Concernant l’émotion en ce jour de printemps, c’est certainement plus  moi que lui. L’émotion de voir mon travail, mes efforts enfin récompensés après que la maison d’édition Les Deux Encres ait accepté de publier mon écrit. L’émotion de tenir entre les mains la maquette de la couverture, l’émotion de recevoir ce matin au courrier le paquet de bons de réservation que je vais pouvoir distribuer autour de moi.

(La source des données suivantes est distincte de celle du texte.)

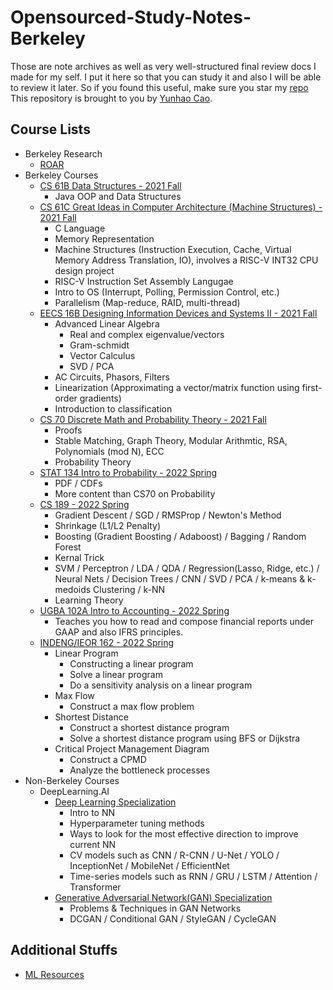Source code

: # Opensourced-Study-Notes-Berkeley

Those are note archives as well as very well-structured final review docs I made for my self. I put it here so that you can study it and also I will be able to review it later. So if you found this useful, make sure you star my [repo](https://github.com/ToiletCommander/Opensourced-Study-Notes-Berkeley)
This repository is brought to you by [Yunhao Cao](https://github.com/ToiletCommander).

## Course Lists
- Berkeley Research
  - [ROAR](ROAR/)
- Berkeley Courses
  - [CS 61B Data Structures - 2021 Fall](CS61B/)
    - Java OOP and Data Structures
  - [CS 61C Great Ideas in Computer Architecture (Machine Structures) - 2021 Fall](CS61C/)
    - C Language
    - Memory Representation
    - Machine Structures (Instruction Execution, Cache, Virtual Memory Address Translation, IO), involves a RISC-V INT32 CPU design project
    - RISC-V Instruction Set Assembly Langugae
    - Intro to OS (Interrupt, Polling, Permission Control, etc.)
    - Parallelism (Map-reduce, RAID, multi-thread)
  - [EECS 16B Designing Information Devices and Systems II - 2021 Fall](EECS16B/)
    - Advanced Linear Algebra
      - Real and complex eigenvalue/vectors
      - Gram-schmidt
      - Vector Calculus
      - SVD / PCA
    - AC Circuits, Phasors, Filters
    - Linearization (Approximating a vector/matrix function using first-order gradients)
    - Introduction to classification
  - [CS 70 Discrete Math and Probability Theory - 2021 Fall](CS70/)
    - Proofs
    - Stable Matching, Graph Theory, Modular Arithmtic, RSA, Polynomials (mod N), ECC
    - Probability Theory
  - [STAT 134 Intro to Probability - 2022 Spring](STAT134/)
    - PDF / CDFs
    - More content than CS70 on Probability
  - [CS 189 - 2022 Spring](CS189/)
    - Gradient Descent / SGD / RMSProp / Newton's Method
    - Shrinkage (L1/L2 Penalty)
    - Boosting (Gradient Boosting / Adaboost) / Bagging / Random Forest
    - Kernal Trick
    - SVM / Perceptron / LDA / QDA / Regression(Lasso, Ridge, etc.) / Neural Nets / Decision Trees / CNN / SVD / PCA / k-means & k-medoids Clustering / k-NN
    - Learning Theory
  - [UGBA 102A Intro to Accounting - 2022 Spring](UGBA102A/)
    - Teaches you how to read and compose financial reports under GAAP and also IFRS principles.
  - [INDENG/IEOR 162 - 2022 Spring](INDENG162/)
    - Linear Program
      - Constructing a linear program
      - Solve a linear program
      - Do a sensitivity analysis on a linear program
    - Max Flow
      - Construct a max flow problem
    - Shortest Distance
      - Construct a shortest distance program
      - Solve a shortest distance program using BFS or Dijkstra
    - Critical Project Management Diagram
      - Construct a CPMD
      - Analyze the bottleneck processes
- Non-Berkeley Courses
  - DeepLearning.AI
    - [Deep Learning Specialization](DLSpecialization/)
      - Intro to NN
      - Hyperparameter tuning methods
      - Ways to look for the most effective direction to improve current NN
      - CV models such as CNN / R-CNN / U-Net / YOLO / InceptionNet / MobileNet / EfficientNet
      - Time-series models such as RNN / GRU / LSTM / Attention / Transformer
    - [Generative Adversarial Network(GAN) Specialization](GANSpecialization/)
      - Problems & Techniques in GAN Networks
      - DCGAN / Conditional GAN / StyleGAN / CycleGAN

## Additional Stuffs
- [ML Resources](MLResources.md)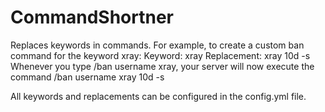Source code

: # CommandShortner
Replaces keywords in commands. 
For example, to create a custom ban command for the keyword xray:
  Keyword: xray
  Replacement: xray 10d -s
Whenever you type /ban username xray, your server will now execute the command /ban username xray 10d -s

All keywords and replacements can be configured in the config.yml file.
  
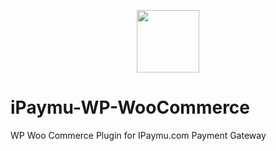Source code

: <p align="center"><img width="100" src="https://cdn.techinasia.com/data/images/fjt8UjCycbYbjvWOJnm6ZYzLs1ImjMesrAv6oiML.jpeg"></p>

# iPaymu-WP-WooCommerce
WP Woo Commerce Plugin for IPaymu.com Payment Gateway
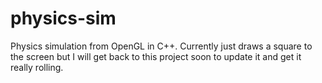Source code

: # physics-sim
Physics simulation from OpenGL in C++. Currently just draws a square to the screen but I will get back to this project soon to update it and get it really rolling.
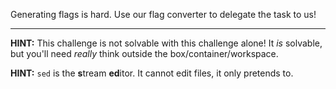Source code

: Generating flags is hard. Use our flag converter to delegate the task to us!

----
**HINT:**
This challenge is not solvable with this challenge alone!
It _is_ solvable, but you'll need _really_ think outside the box/container/workspace.

**HINT:**
`sed` is the **s**tream **ed**itor.
It cannot edit files, it only pretends to.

L’émotion de savoir que sans doute, quelques uns de mes amis, ma famille ont reçu par mail ou par courrier la nouvelle, diffusée par l’éditeur.   Certes, les professionnels de l’écriture (si quelques-uns viennent par hasard à passer ici -oh la prétentieuse ! )  vont sourire en me lisant. Quoique … je ne suis pas si sûre que, même après plusieurs publications cette émotion ne soit pas intacte. Un peu comme le trac des acteurs. Même les plus grands disent qu’ils en sont toujours victimes. Le trac, l’émotion. Sans doute le signe que ce que l’on offre publiquement nous tient à coeur,  nous vient du coeur, le signe que l’on ne veut pas décevoir, et que l’on vibre dans un même temps  de l’envie de plaire et de faire plaisir.

Je suis donc, aujourd’hui,  sous le coup de cette émotion.

Je ne suis pas allée rendre visite à mon theil depuis cet hiver. Mais à chacune d’elles, je le retrouve toujours aussi beau. Sait-il que je viens de lui rendre hommage par un petit ouvrage ?

Même s’il m’échappe un peu parce qu’un locataire habite désormais la maisonnette aux volets verts, il va me falloir aller le voir, dans son petit village, dans son petit Theil et lui raconter tout l’amour que j’ai mis à l’écrire. Cela lui fera une page à rajouter à ses souvenirs.